I worked in hotels and country clubs the first half of my culinary career and was sure I'd seen a fair sampling of the weirdness. That one though... That beats the lobster fight, the 6 electrical engineer/groomsmen/drunks on the fire escape, and the exploding dessert.

And I still can't think of any way to deal with that situation.

BGM

Brad K. said...

I think I would have confronted the woman with, "Your monkey is out of control. This conflicts with your assurance that the monkey actually is in control. Since I have already come to doubt you and what you tell me, I am afraid there will *not* be an opening here. Please take your pet from the property, now."

As for the monkey, I imagine that behavior is learned (extrapolating from my experience substitute school teaching, foster parenting, raising horses, cats, etc.), and so is discipline and respect. The fact that an owner doesn't get respect from the monkey, or dog, or horse, is not a reflection on the capacity of the animal, in a disciplined environment. (I use discipline in the sense of "will to complete a task.")

And I wouldn't be surprised that, like the pickpocket using a compatriot to distract the mark, the monkey was a deliberate ruse to distract you from her own pilfering of items or information.

NotClauswitz said...

OMG! You would have been perfectly within your rights to pull out a gun and shoot the damn monkey.
A couple in my college dorm had a little monkey-beast. It was an owner-beast relationship. They are NOT tame-able, they are NOT pets (or pet-able), they are wild creatures with fangs - and they are insane.

drjim said...

Ahhh....Phlegmmy....
Truly another example that truth *is* stranger than fiction.
Or as the comics say "You can't make this stuff up"!

Josh Kruschke said...

You the crazy person in the 'Eye' after interrupting her and go, "Excuse me, but I can't help but wonder if red or white whine goes best with monkey? What do you think?" With a little lip-smacking thrown in.

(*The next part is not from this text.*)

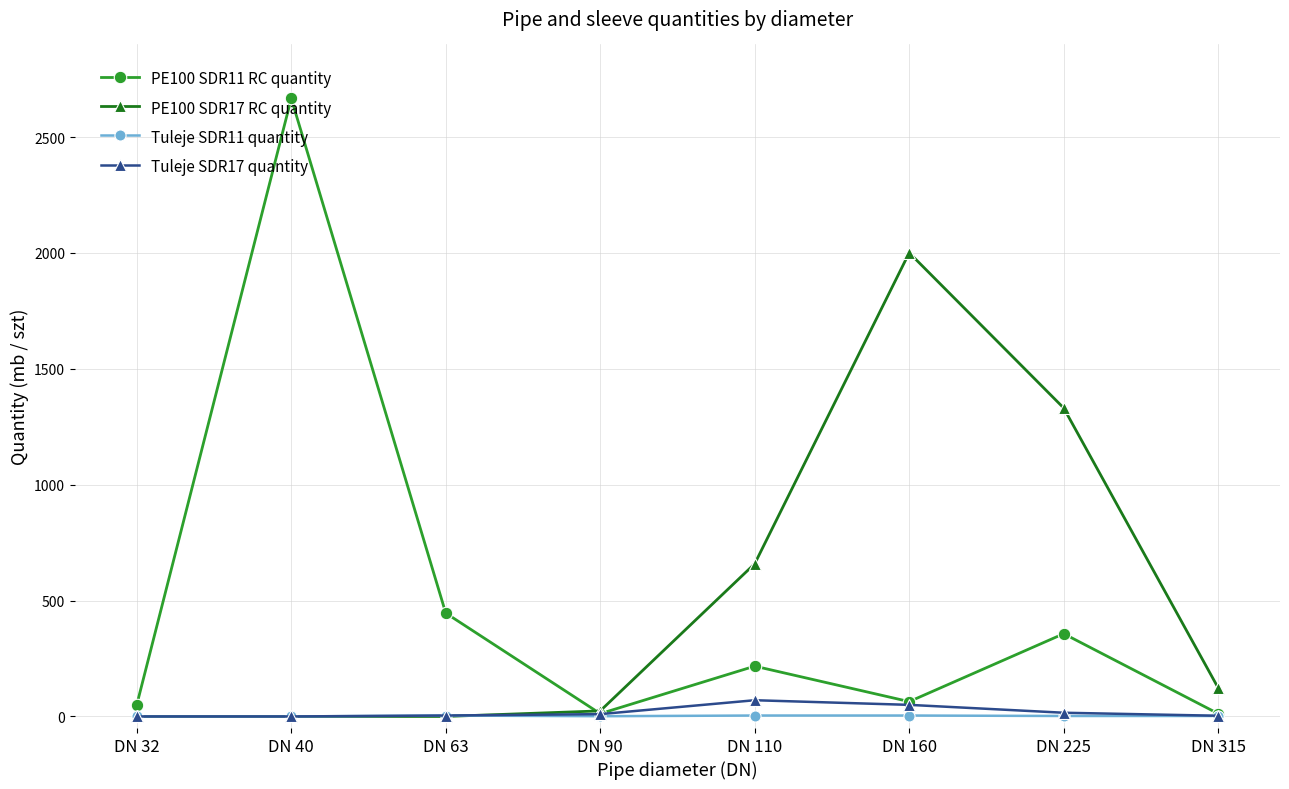

What is the difference between the Tuleje SDR11 quantity values at DN 90 and DN 40?

1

Yes, I think that would of worked nicely,
Josh

Borepatch said...

Wow. I'm speechless.

Although I'll bet the facial expressions during the story were priceless.

Jess said...

I'm a regular reader of your blog. You post wonderful photos of your pups, recount events in your life with vivid imagery, but on some days you won't even get one comment....but when you have one post about a masturbating monkey, 14 comments appear. There's some blog science involved here and it's probably worth some money if you can figure out how to sell it.

Kristophr said...

Some folks do not deserve explanations.

I would have just trespassed her, and called the cops if she refused to leave and take her un-caged wild animal with her.

A person who brings in a wild animal and allows it to roam your office has gone beyond reasoning, talking with, or hoping she'll get a hint or clue.

Trespass, followed by pepper-spray, a pistol, or the police, as appropriate.

You were being way too n ice to this lunatic.